[Problem to work on] Please rewrite everything in the Laburnum text from "Drawing from the" down to "May 1908) 1].", replacing "suburb" with "neighborhood".

Drawing from the Richmond Times-Dispatch, Ginter Park Supplement promoting the suburb of Ginter Park, probably derived from a rendering prepared by the architects [“Laburnum, Magnificent Home of Mr. Joseph Bryan,” Richmond Times-Dispatch, No. 17914 (3 May 1908) 1].

The Bryans selected the young New York firm of Parish & Schroeder, who exhibited renderings or drawings of “the residence of the late Joseph Bryan, Esq., Richmond, Va.” in the Annual Exhibition of the Architectural League of New York in 1909.[4] There is very little in the form of records of the construction of the house, other than the blueprints. Laburnum was completed early in 1908 and Bryan died later in the same year. His wife Isobel died two years later. She is said to have lamented the lack of broom closets at Laburnum. Her husband had been taken aback by the cost of the home; he lamented “If as president of a corporation I had made such a mistake as to cost and time of construction as I have made in the matter of Laburnum, I would have lost my job, and I ought to have lost it.”

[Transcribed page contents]
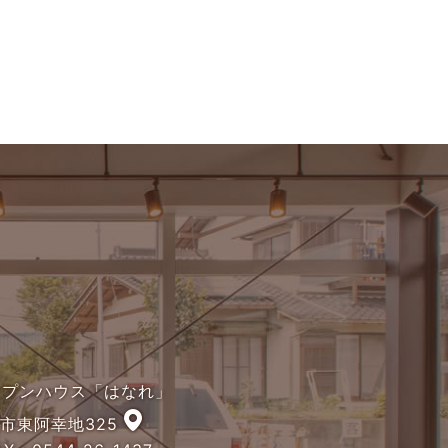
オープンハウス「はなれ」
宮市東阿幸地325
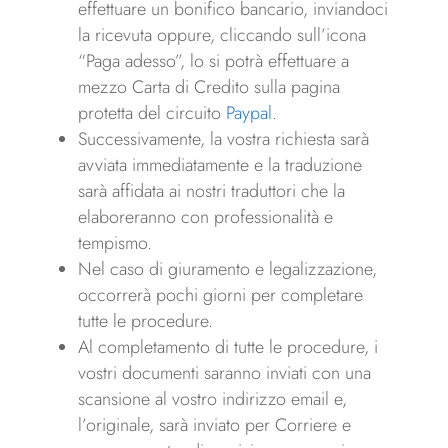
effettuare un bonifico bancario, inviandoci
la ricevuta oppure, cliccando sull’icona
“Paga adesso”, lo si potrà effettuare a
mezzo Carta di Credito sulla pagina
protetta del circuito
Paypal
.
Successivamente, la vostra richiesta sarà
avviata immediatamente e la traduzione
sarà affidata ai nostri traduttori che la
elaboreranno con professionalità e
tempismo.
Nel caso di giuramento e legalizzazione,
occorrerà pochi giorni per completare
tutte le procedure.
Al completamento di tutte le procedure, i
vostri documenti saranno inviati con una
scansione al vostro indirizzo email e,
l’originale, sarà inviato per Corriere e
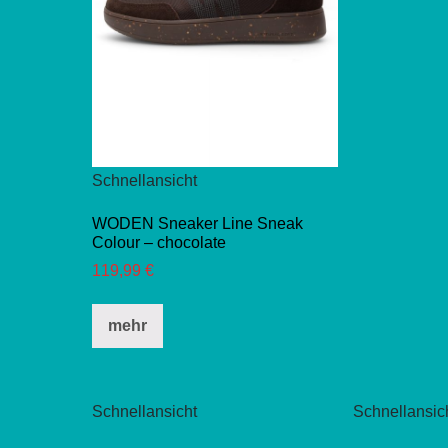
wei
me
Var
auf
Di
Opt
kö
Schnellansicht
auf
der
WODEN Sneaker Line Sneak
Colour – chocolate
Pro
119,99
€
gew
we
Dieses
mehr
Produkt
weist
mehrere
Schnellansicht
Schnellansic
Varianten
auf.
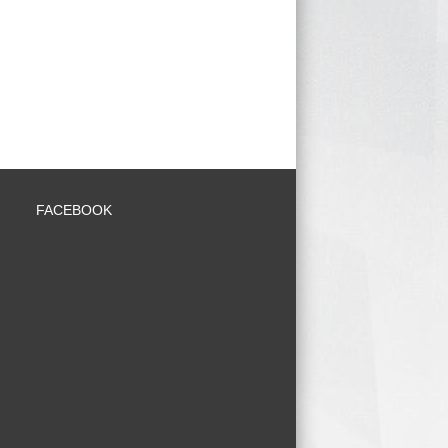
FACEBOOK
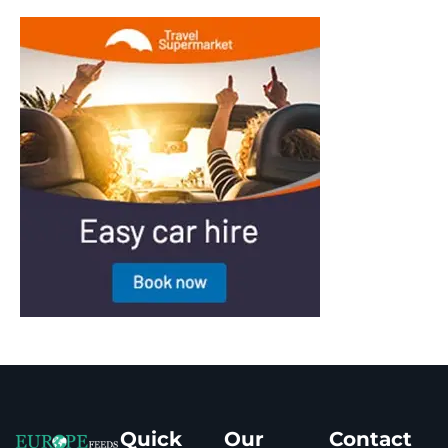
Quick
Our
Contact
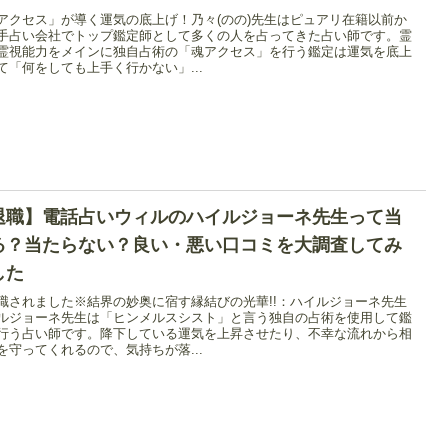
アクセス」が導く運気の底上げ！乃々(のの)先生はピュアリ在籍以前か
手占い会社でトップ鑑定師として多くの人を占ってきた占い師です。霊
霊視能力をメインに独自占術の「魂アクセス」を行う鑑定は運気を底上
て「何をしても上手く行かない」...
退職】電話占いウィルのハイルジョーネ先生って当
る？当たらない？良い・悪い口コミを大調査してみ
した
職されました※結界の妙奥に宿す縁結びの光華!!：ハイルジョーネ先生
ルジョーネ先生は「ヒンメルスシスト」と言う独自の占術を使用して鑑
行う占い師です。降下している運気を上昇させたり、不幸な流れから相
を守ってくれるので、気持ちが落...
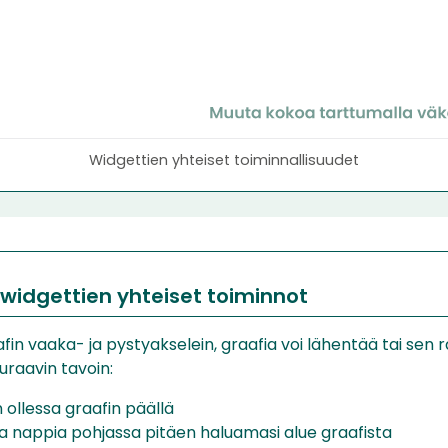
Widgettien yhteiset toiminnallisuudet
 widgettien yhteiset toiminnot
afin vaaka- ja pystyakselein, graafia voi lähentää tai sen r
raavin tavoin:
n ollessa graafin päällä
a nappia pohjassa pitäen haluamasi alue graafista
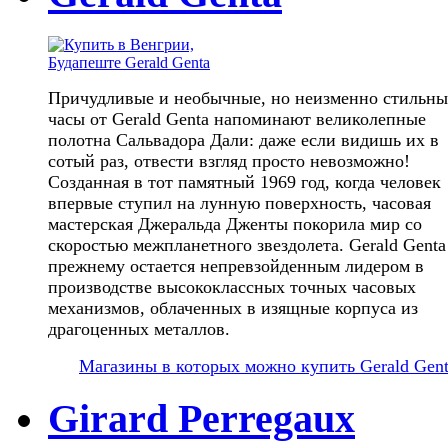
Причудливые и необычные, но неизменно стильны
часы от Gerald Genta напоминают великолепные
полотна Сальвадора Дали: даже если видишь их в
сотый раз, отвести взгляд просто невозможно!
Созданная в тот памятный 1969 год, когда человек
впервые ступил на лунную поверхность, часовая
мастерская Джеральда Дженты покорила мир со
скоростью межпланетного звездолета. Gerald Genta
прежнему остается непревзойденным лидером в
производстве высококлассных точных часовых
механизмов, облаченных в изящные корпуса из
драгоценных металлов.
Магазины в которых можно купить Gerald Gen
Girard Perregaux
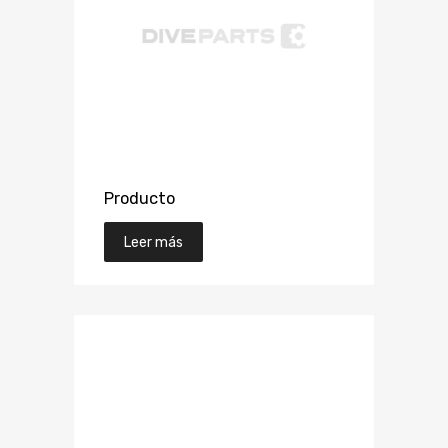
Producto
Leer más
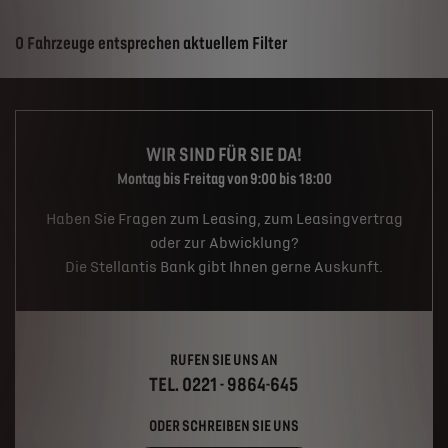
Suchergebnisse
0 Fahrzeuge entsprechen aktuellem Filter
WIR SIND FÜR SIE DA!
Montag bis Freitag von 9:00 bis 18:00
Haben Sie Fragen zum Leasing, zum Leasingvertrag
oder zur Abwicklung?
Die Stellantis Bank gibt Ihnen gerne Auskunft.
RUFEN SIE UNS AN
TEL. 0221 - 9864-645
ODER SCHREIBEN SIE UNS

[Response below]
Drawing from the Richmond Times-Dispatch, Ginter Park Supplement promoting the neighborhood of Ginter Park, probably derived from a rendering prepared by the architects [“Laburnum, Magnificent Home of Mr. Joseph Bryan,” Richmond Times-Dispatch, No. 17914 (3 May 1908) 1].